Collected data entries
=== Section Start ===
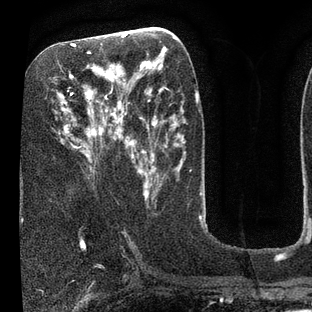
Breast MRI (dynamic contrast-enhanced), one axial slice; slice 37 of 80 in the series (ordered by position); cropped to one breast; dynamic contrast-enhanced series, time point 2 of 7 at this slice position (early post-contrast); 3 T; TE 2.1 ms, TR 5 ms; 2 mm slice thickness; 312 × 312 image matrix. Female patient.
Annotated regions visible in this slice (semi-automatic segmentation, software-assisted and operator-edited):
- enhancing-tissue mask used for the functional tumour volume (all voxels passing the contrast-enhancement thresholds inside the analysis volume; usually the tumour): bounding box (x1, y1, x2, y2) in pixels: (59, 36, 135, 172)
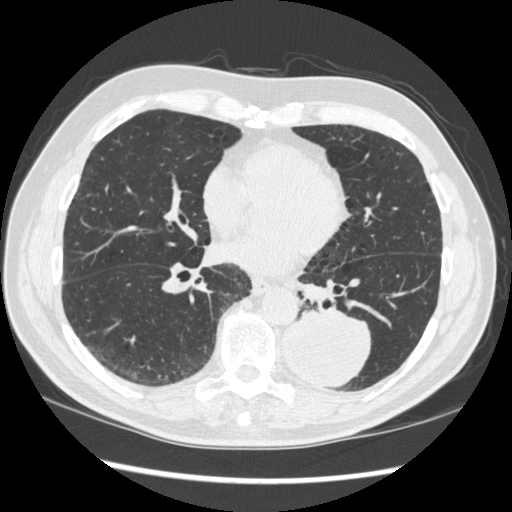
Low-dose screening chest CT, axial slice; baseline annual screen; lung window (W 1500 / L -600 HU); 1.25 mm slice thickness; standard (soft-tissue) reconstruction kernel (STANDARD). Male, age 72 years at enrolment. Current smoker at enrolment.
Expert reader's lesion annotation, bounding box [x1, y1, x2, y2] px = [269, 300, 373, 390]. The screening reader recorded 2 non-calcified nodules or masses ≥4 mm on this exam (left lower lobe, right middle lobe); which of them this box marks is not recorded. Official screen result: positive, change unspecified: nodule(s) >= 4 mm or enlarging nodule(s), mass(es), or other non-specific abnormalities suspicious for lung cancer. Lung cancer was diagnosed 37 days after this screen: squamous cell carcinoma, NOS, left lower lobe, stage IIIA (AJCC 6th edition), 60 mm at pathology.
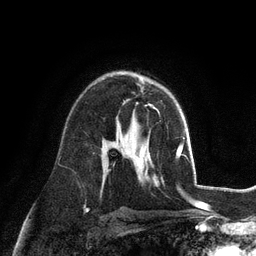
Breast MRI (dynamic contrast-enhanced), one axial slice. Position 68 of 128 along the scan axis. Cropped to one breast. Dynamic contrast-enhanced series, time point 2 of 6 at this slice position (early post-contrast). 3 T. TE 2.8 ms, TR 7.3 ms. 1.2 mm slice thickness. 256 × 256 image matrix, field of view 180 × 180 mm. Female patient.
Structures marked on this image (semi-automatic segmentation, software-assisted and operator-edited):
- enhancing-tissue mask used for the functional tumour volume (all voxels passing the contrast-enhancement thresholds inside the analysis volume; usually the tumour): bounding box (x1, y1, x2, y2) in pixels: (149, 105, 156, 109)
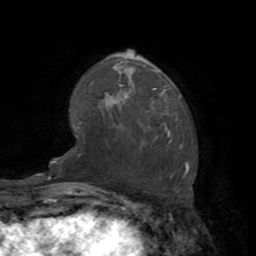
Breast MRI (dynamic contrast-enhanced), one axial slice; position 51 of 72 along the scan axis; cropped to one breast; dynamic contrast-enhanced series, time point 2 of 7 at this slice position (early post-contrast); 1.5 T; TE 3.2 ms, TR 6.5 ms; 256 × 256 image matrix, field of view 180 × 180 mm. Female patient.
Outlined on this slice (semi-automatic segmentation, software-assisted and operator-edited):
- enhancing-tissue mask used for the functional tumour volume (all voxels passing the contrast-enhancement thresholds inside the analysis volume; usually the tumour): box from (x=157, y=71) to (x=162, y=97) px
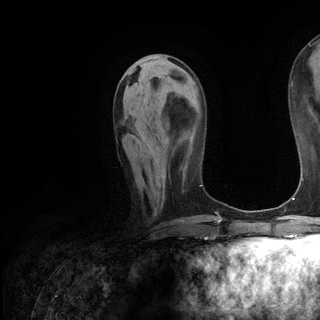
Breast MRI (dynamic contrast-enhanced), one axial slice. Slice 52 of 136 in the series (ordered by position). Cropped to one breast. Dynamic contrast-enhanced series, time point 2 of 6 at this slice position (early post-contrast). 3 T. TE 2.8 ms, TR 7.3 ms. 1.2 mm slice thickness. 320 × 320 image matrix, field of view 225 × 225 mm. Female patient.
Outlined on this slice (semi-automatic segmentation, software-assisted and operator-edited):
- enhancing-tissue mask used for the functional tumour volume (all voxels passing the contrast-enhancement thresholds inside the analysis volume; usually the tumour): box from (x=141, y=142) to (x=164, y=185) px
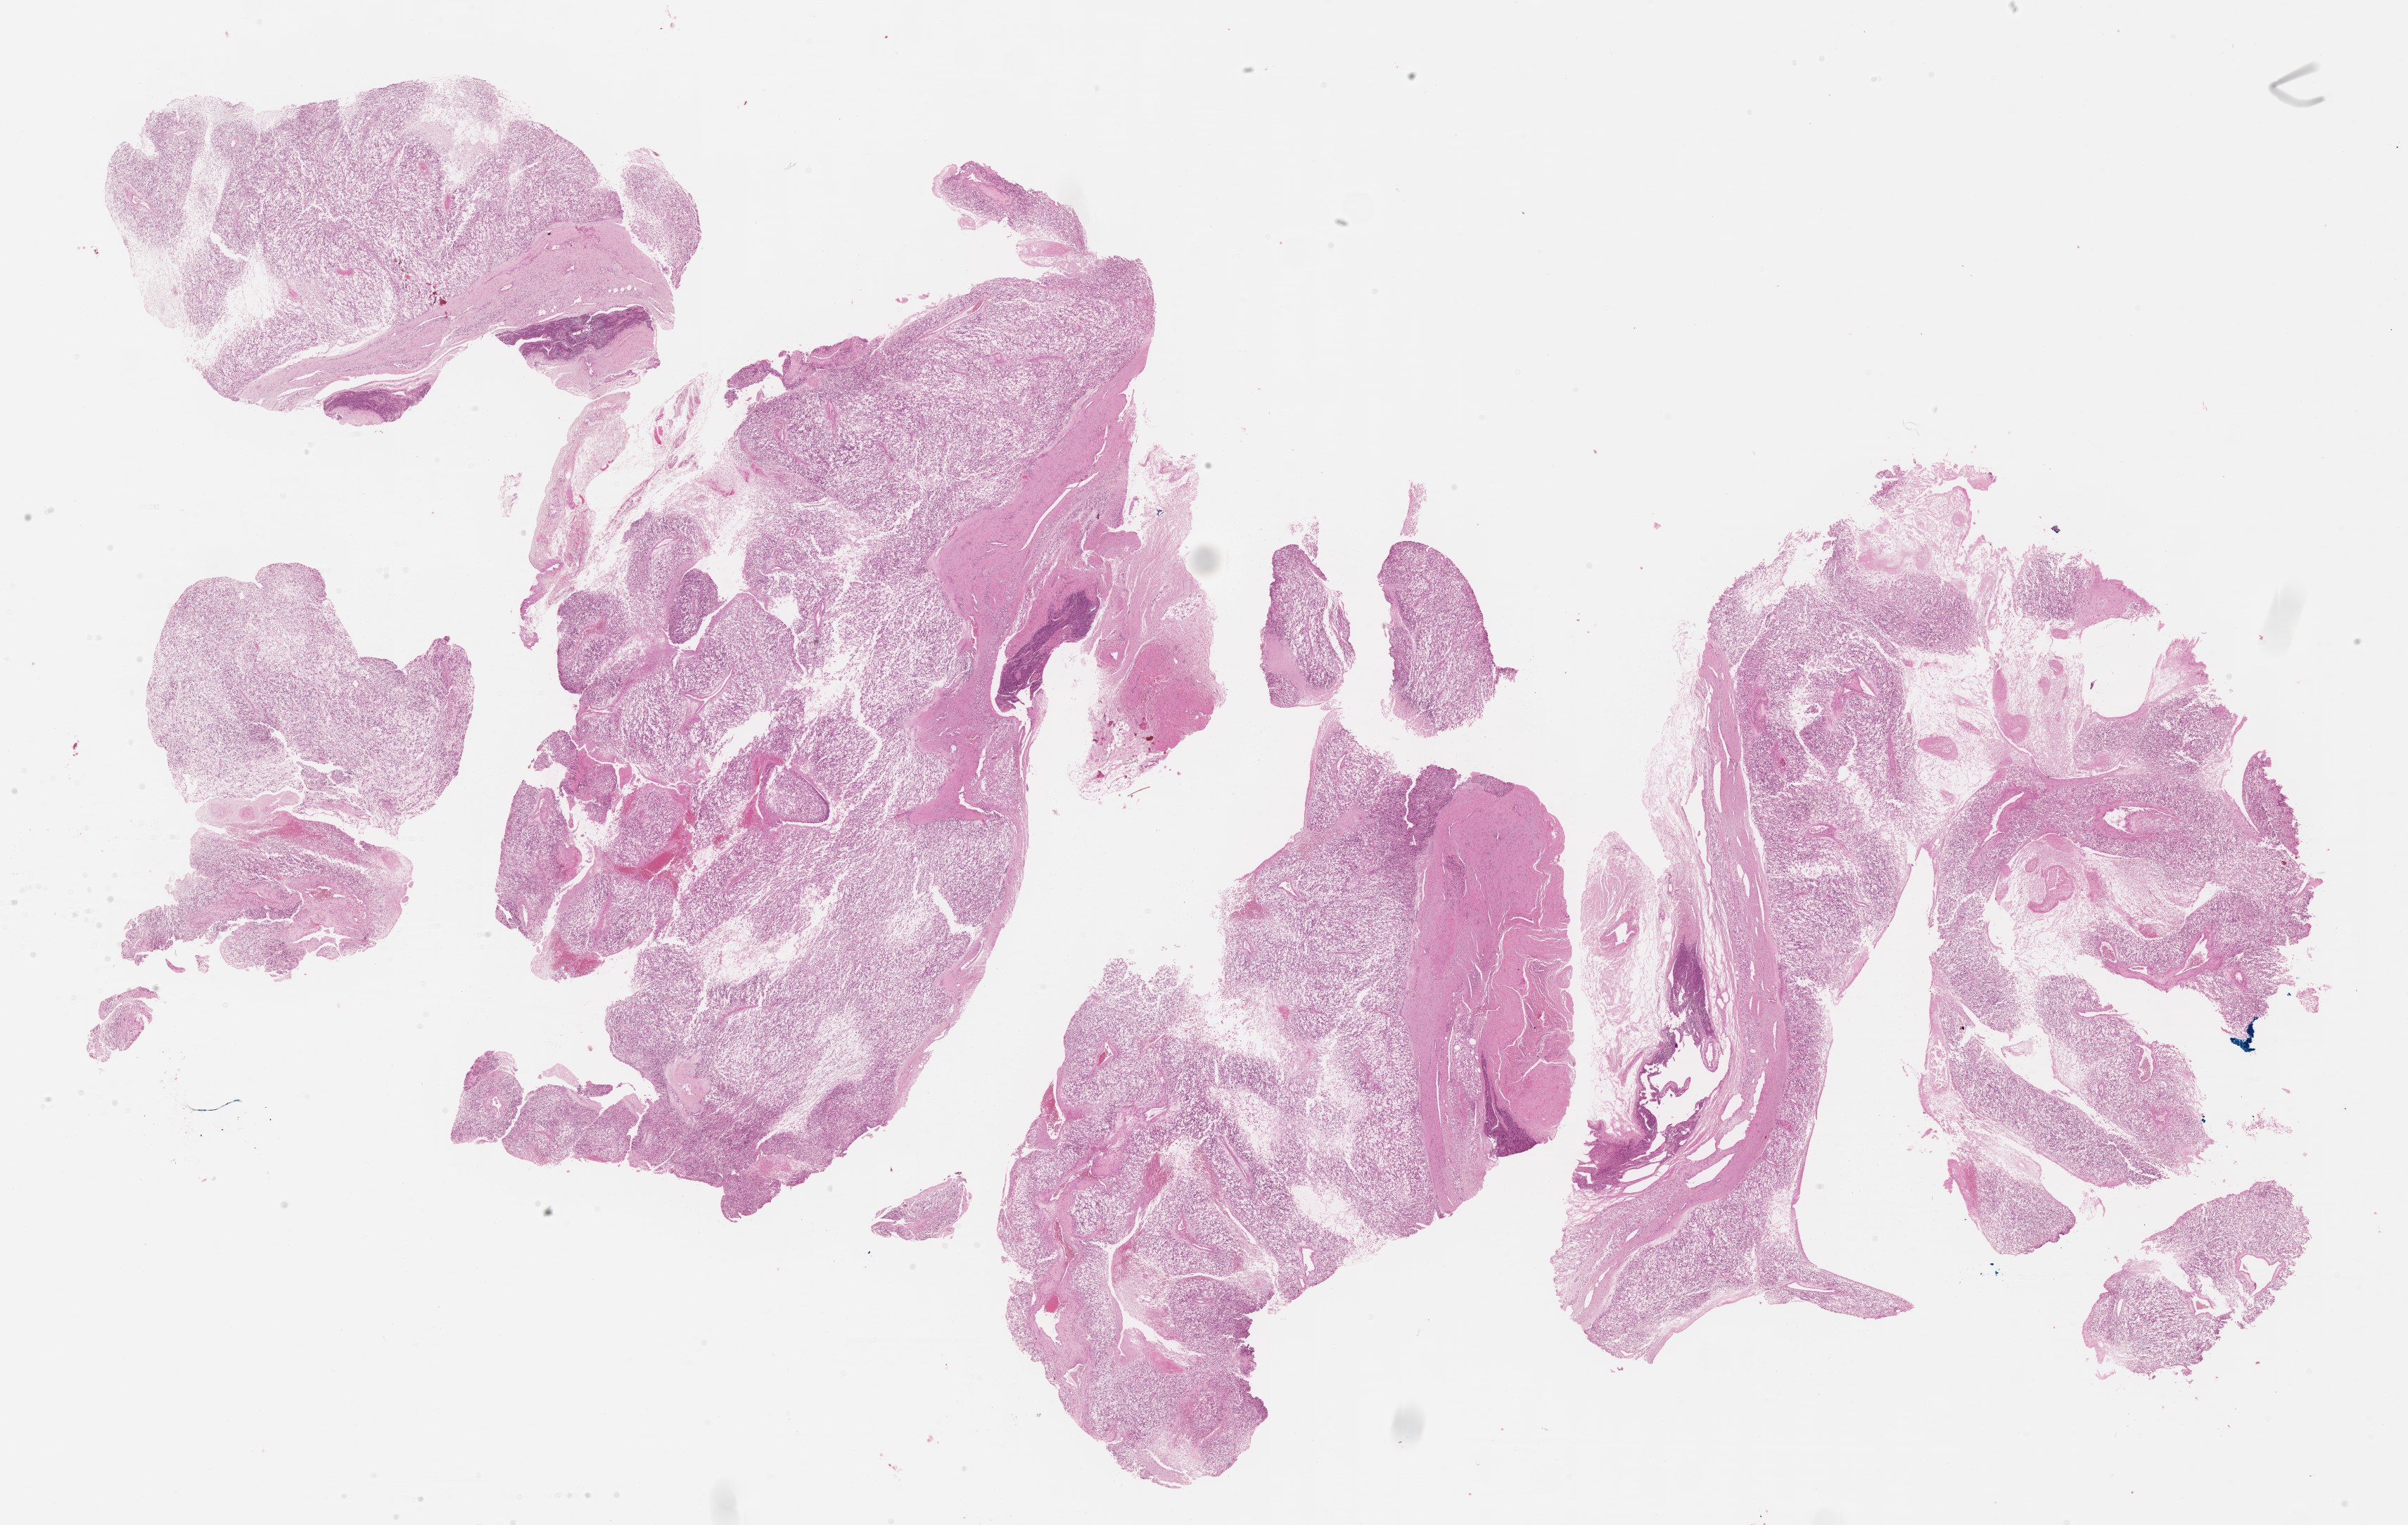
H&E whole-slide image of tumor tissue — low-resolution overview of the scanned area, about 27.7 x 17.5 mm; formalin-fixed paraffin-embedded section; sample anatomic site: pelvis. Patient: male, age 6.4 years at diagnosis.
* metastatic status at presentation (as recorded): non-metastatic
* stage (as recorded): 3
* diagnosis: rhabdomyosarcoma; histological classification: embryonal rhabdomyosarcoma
=== Section End ===
=== Section Start ===
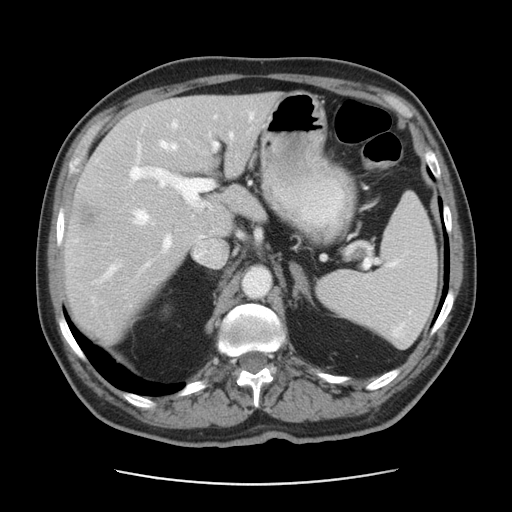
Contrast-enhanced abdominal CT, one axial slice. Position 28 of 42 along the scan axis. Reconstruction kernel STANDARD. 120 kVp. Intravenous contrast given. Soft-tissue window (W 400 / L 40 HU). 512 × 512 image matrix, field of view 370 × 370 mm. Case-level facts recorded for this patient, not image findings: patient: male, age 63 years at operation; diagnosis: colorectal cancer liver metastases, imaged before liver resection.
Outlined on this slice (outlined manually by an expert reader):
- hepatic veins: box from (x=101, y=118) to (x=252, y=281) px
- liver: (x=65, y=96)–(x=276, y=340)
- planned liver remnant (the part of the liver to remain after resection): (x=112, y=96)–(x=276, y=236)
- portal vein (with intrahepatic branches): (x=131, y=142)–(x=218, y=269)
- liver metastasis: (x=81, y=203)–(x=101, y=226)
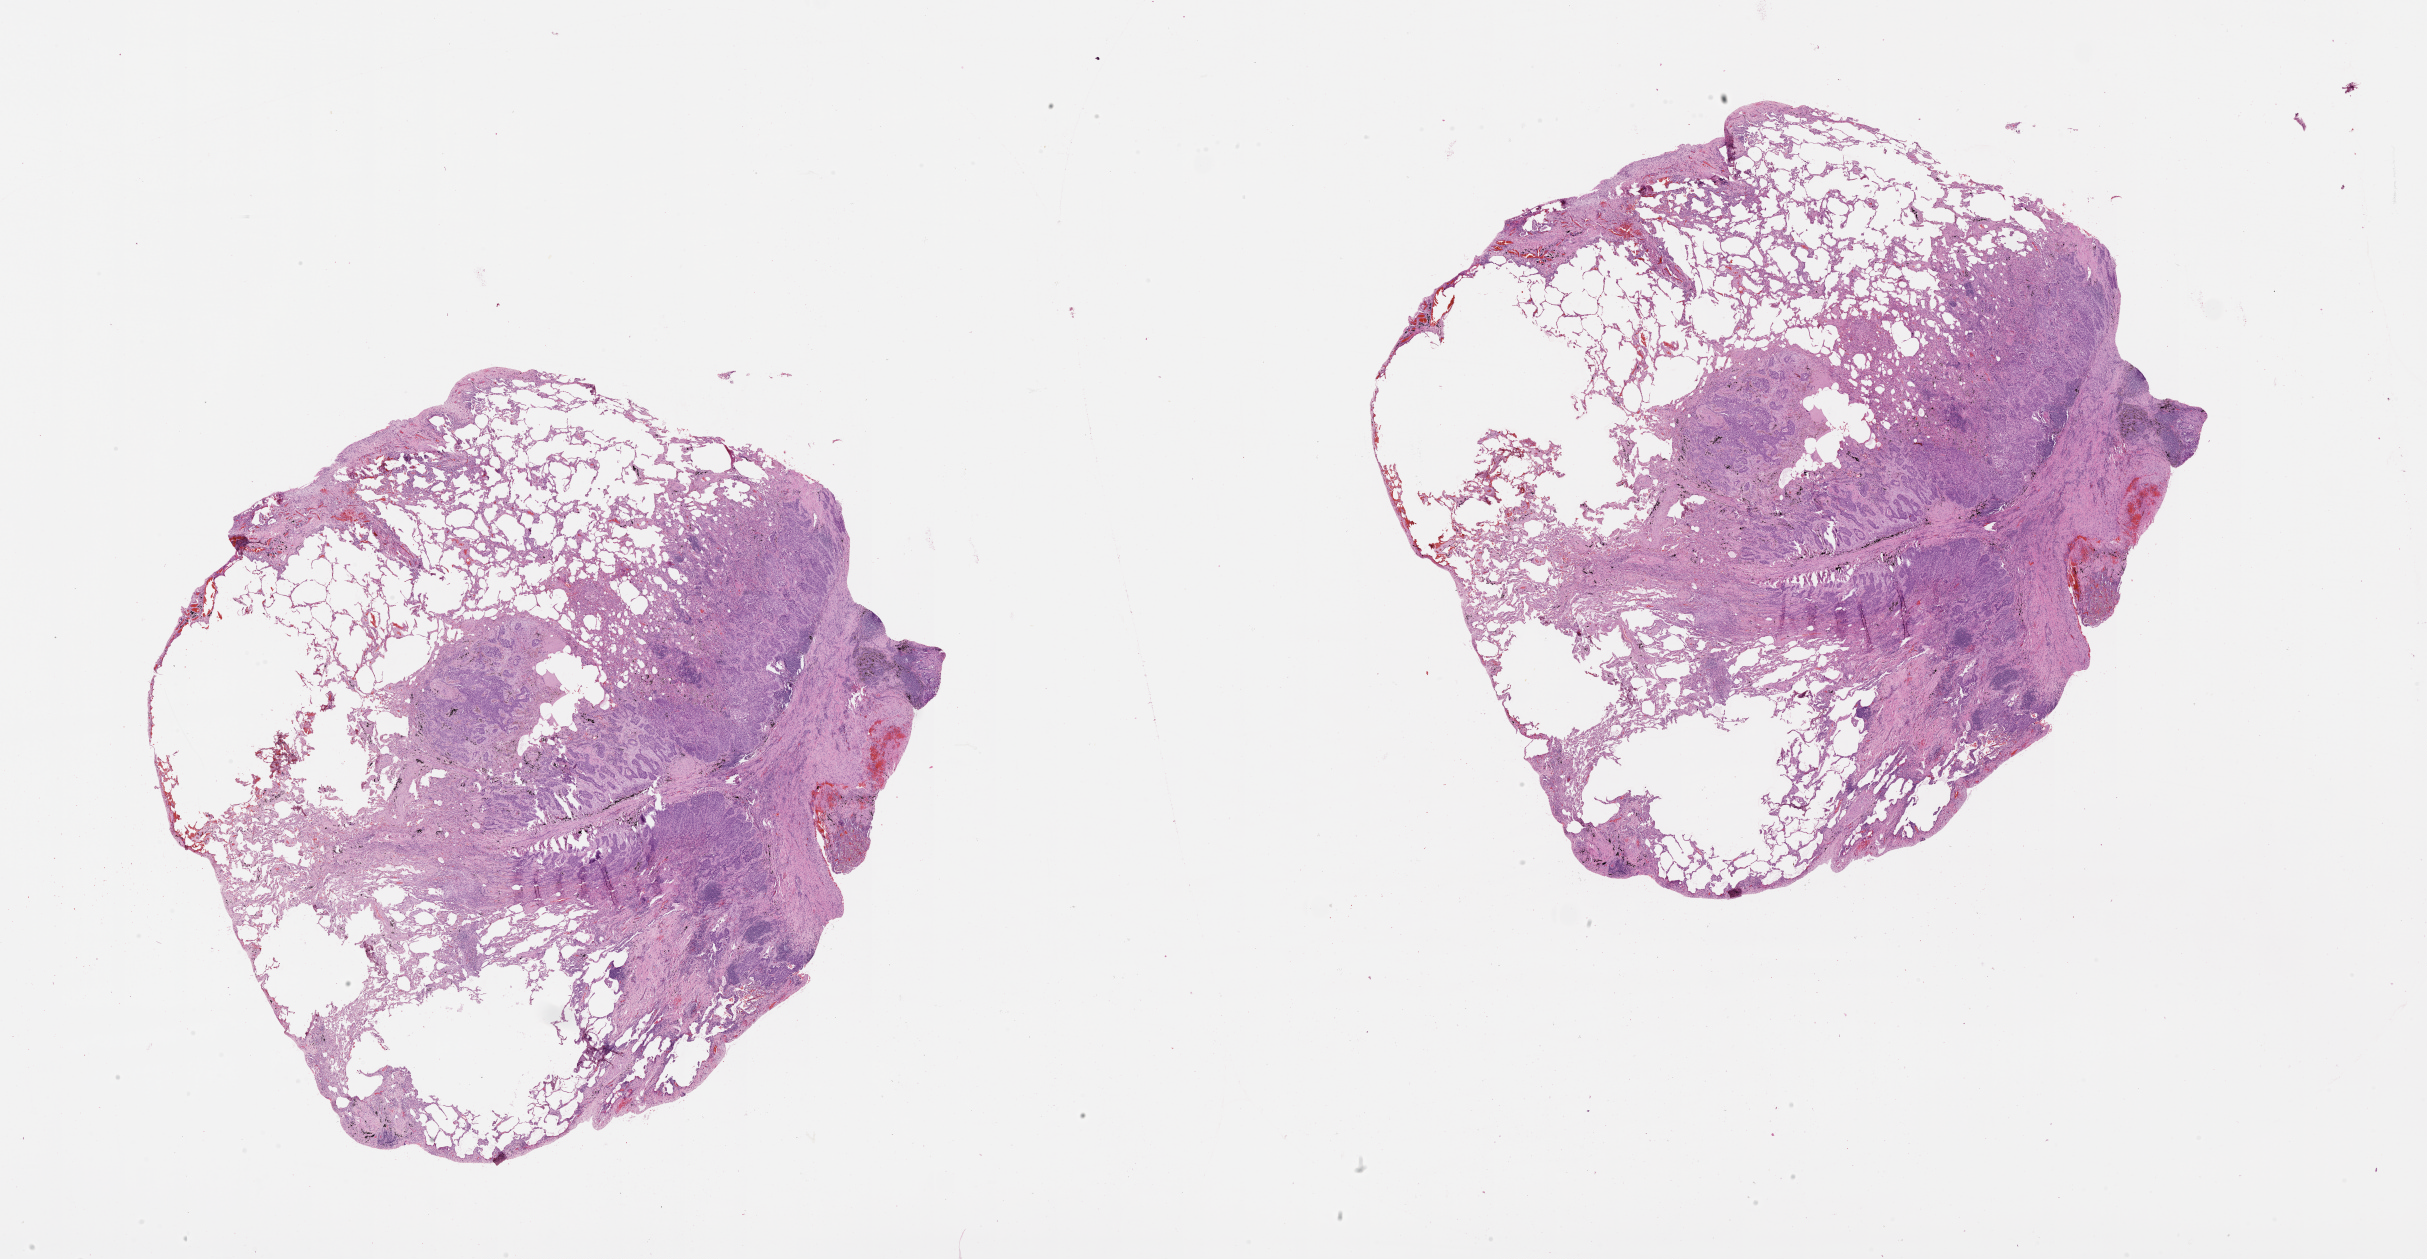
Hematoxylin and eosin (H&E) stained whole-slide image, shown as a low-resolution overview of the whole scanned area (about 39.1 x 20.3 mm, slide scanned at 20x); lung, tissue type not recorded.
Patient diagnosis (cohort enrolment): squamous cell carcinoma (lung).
=== Section End ===
**TASK DESCRIPTION**
Leave out every line above except those from the line with "Structures marked on" up to and including the line with "105, 156, 109)", and copy those exactly.

**ANSWER**
Structures marked on this image (semi-automatic segmentation, software-assisted and operator-edited):
- enhancing-tissue mask used for the functional tumour volume (all voxels passing the contrast-enhancement thresholds inside the analysis volume; usually the tumour): bounding box (x1, y1, x2, y2) in pixels: (149, 105, 156, 109)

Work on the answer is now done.